Visualization of Protein in Peanut Using Hyperspectral Image with Chemometrics.
Hong-wei YuQiang WangAi-min ShiYing YangLi LiuHui HuHong-zhi LiuPublished in: Guang pu xue yu guang pu fen xi = Guang pu (2019)
The study aims to explore the potential of hyperspectral imaging (HSI) with chemometrics for rapidly and non-invasively visualizing the spatial distribution of protein content which can affect the quality of peanut products as a critical component of peanut. Spectral data contained in the region of interest (ROI) of the corrected hyperspectral images of peanut were extracted and protein contents were measured with conventional chemical method. By comparing different pretreatments and modeling algorithms, the second-order derivatives (2nd-der) on spectra is optimal pretreatment, and partial ceast square (PLS) is the best regression method. Based on the pretreatment spectra and the measured protein content model, a good performance model (RC=0.91, SEC=0.86; RP=0.86, SEP=0.69) was built with full wavelengths.
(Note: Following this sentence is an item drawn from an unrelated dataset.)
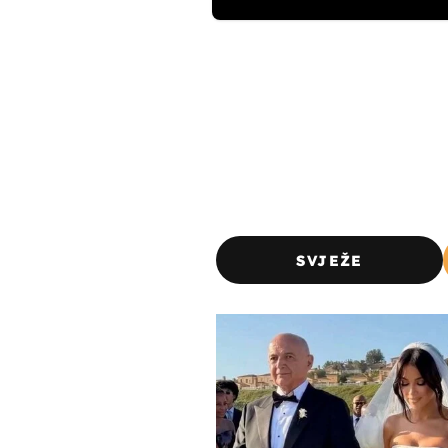
SVJEŽE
The fourteen optimal wavelengths were carried out based on the regression coefficients (RC) of the established PLS model. Then, using optimal wavelengths built RC-PLS model which show resembling performance (RC=0.86, SEC=1.03; RP=0.80, SEP=0.77). At last, an imaging processing algorithm was developed to transfer each pixel in peanut to protein content with the 2nd-der-RC-PLS model. There was no significant difference between Kjeldahl and HSI method by the paired test. The result demonstrated the capacity of HSI in combination with chemometrics for fast and non- destructively determining protein content in peanut.